Here’s how we did it: We set up campaigns in Zendesk where one automation feeds another automation. The customer hears from them every two weeks. But along the way, Zendesk pings QuickBooks to create a new customer there, generate an invoice, and send it. And at some stages, Zendesk would wait for that deposit to be marked “paid” to generate the shipping order for the product.
Approaching a project where different forms feed different fields across many phases can sound overwhelming. But if you break it down into all those pieces, it’s doable. You just have to know how to ping an outside application.
There was another one where a client needed the form in their help center to look different depending on who was visiting. They sold electronic components and their customers needed to have very specific content depending on the five types of product they’d purchased. Simply, VIP customers could ask more questions. And normal customers would be upset if they knew VIP customers could do that.
Not only that, the actual content in the knowledge base needed to change based on who was signed in. If you weren’t a VIP, you could see the three categories. But if you were a VIP, you could see a fourth one, which the client didn’t want anyone else knowing existed until they upgraded.
We ended up involving QuickBooks and their website and another specific form-builder they wanted to use. Zendesk would take a bunch of automated steps in different places—it’d ping QuickBooks saying, "Here is the information in the ticket fields, and also here is a comment on the ticket that has that information for the customer." And it all just works with no human beings involved at any point.
Haha well I do know some now, but it’s pretty basic. My advice is, don’t fear Zendesk’s APIs. That was the unlock for me. APIs are magic and anybody can do anything even without being a programmer. They seem intimidating. But you have to be willing to go and test stuff in the API management tool Postman. Because once you realize, “Oh, I just need to know the endpoint and someone else will provide the payload?” you unlock everything.
This isn’t true of all API documentation, but Zendesk’s will give you 98% of what you need. It’s built by humans with other humans in mind. If you get to understanding that a “GET” call is just reading data, you’re safe. It’s safe to try in any platform. “POST” or “PUT” are riskier, but you work your way there. And once you realize you can repeat things elsewhere with the exact same logic, it’s a game changer. We’re all developers. Even those with accounting degrees.
Start with the API management tool Postman. It simplifies the code-building aspect of creating an API call and makes it accessible to anyone.

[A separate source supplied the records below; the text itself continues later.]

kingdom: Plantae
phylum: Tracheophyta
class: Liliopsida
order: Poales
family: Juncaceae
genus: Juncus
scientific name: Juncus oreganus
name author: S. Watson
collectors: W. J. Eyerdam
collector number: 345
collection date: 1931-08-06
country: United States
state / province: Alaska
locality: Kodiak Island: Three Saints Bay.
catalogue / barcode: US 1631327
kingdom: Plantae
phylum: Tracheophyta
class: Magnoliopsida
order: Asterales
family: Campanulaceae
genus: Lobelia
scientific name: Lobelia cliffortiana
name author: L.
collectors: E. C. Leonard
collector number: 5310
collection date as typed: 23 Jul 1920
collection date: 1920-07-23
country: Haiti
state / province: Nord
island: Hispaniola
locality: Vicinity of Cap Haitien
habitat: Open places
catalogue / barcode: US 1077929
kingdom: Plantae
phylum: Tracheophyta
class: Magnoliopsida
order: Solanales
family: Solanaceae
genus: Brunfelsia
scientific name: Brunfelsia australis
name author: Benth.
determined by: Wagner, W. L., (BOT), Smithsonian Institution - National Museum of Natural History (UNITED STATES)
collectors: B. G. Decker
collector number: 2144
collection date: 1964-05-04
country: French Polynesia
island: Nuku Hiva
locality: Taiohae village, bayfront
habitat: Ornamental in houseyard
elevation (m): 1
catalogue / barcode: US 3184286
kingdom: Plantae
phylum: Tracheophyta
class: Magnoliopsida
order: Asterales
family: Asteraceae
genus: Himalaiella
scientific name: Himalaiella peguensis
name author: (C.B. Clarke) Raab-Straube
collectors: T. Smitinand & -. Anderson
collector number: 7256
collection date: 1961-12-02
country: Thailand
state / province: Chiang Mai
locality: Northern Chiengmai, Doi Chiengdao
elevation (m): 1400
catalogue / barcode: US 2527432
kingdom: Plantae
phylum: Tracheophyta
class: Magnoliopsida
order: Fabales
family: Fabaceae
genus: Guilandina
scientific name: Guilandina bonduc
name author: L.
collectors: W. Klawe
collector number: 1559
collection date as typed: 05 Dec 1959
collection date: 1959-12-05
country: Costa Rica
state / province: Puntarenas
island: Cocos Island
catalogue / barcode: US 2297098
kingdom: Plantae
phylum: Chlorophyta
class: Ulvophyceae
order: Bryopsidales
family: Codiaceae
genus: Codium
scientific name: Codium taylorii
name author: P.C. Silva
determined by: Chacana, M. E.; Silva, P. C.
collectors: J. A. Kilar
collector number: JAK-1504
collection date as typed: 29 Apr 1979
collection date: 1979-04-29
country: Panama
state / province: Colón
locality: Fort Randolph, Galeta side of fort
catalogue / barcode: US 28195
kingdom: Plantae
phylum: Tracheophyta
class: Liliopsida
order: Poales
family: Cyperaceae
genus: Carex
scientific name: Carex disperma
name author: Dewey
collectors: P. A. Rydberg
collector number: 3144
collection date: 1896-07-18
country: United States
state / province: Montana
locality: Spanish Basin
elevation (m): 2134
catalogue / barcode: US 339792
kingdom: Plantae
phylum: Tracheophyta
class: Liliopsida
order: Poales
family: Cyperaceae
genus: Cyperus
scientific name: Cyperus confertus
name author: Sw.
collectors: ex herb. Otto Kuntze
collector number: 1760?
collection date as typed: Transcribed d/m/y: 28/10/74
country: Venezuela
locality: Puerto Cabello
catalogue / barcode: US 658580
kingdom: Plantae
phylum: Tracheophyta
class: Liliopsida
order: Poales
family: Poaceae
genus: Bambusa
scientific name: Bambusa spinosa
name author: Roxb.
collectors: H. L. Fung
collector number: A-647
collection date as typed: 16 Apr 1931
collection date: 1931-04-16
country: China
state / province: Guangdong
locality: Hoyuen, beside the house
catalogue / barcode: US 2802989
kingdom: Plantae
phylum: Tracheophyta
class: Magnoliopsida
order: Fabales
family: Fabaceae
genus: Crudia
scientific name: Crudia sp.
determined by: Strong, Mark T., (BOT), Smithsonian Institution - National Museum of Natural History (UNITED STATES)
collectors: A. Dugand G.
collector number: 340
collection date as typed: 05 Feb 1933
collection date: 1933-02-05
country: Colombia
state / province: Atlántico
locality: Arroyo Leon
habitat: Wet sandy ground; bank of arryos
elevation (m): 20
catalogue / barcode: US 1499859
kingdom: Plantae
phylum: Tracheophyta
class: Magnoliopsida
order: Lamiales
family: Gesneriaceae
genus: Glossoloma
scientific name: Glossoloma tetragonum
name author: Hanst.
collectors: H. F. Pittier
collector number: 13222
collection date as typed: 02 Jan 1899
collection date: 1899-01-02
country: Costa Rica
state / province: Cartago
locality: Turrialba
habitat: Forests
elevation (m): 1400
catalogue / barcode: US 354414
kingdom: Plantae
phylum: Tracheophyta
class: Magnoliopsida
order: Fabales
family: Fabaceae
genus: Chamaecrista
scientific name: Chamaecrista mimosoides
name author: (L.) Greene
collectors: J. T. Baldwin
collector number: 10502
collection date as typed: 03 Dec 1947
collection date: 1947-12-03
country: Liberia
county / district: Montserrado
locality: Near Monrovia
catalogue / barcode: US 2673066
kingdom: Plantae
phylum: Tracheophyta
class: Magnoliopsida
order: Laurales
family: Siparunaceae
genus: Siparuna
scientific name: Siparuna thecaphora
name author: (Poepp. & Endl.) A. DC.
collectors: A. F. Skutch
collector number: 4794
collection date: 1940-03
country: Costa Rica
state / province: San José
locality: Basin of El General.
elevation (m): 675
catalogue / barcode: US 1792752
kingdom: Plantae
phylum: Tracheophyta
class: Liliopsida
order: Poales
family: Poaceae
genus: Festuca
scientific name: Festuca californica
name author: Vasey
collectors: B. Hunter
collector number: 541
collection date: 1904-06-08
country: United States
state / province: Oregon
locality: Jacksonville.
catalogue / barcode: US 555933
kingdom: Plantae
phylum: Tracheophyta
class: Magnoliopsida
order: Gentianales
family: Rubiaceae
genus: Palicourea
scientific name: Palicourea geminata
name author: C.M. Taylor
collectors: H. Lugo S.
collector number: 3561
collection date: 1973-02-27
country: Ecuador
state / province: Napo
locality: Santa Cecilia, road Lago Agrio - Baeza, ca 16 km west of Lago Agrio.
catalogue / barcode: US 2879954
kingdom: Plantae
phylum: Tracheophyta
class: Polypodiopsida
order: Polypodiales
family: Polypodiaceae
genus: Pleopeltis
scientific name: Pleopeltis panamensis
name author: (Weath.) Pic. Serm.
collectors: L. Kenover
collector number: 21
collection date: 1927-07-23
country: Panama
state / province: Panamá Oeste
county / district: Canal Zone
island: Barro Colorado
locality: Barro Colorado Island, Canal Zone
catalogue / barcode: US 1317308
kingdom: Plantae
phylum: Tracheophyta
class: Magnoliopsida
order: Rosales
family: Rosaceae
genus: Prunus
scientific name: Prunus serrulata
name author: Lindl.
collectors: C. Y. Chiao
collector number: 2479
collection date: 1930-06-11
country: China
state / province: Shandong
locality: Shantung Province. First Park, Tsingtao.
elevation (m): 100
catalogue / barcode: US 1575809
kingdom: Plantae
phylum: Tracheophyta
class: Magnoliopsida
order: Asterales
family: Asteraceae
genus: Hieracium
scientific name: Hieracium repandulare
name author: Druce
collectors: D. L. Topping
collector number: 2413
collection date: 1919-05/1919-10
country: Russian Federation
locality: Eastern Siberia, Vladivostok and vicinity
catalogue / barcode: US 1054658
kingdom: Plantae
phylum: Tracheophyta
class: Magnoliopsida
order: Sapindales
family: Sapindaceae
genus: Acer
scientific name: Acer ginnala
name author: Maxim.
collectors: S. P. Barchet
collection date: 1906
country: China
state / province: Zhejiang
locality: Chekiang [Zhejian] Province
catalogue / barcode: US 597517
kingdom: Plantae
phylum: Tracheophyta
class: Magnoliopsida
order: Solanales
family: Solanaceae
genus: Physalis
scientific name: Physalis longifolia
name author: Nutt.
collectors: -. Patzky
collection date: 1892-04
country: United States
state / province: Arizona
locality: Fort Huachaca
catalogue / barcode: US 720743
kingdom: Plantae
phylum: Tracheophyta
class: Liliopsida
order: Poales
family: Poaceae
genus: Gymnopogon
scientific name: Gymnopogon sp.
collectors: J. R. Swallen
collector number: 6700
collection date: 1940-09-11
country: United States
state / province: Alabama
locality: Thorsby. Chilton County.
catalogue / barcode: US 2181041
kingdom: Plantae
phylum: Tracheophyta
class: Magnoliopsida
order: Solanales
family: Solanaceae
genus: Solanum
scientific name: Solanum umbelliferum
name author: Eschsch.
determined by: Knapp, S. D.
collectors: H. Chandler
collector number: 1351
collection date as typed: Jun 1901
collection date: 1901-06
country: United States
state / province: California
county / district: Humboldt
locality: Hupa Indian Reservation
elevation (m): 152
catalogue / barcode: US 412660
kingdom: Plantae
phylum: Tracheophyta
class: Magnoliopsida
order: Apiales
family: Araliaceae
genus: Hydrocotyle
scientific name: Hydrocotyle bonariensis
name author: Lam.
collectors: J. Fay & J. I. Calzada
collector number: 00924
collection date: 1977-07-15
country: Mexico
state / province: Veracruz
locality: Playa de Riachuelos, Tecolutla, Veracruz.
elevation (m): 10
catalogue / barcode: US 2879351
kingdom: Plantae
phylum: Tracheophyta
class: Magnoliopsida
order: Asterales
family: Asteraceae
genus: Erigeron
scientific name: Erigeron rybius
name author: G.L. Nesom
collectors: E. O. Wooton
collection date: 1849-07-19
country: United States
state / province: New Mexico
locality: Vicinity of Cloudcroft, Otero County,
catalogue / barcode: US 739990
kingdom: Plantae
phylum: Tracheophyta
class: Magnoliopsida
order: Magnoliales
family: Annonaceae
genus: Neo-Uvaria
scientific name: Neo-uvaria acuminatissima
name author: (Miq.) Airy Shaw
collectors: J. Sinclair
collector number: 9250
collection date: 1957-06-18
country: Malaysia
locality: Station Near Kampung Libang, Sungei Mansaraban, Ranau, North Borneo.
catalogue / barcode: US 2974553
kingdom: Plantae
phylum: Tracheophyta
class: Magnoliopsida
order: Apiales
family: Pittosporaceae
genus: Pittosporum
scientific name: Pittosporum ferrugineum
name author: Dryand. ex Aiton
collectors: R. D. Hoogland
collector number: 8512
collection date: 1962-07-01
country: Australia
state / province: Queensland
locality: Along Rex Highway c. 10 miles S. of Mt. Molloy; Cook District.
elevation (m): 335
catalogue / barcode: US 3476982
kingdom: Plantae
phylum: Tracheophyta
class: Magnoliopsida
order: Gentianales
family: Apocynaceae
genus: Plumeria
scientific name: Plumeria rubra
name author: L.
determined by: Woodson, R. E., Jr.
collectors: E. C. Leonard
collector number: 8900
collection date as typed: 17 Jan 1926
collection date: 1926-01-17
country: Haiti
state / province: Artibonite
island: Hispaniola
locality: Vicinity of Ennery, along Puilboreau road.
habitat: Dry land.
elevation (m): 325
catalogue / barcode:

Make a simple GET call where you can view the information on a single ticket. Just the act of successfully making a call is a huge first step and helps you see how attainable this is. Now that you have this data, decide what to do with it. Do you want to use it as a placeholder for another automated step further down the line? Add it to a spreadsheet? Send to another software to trigger an action? Your imagination is the limit.
Just be willing to learn and to screw it up. Of course, don’t lie to people. You can always answer, “Let me look into that and get back to you” and find a trial instance and mess with it. What I am capable of today is way beyond what I was capable of when this company started and it’s all just curiosity and telling your client or your boss, “Let’s see.”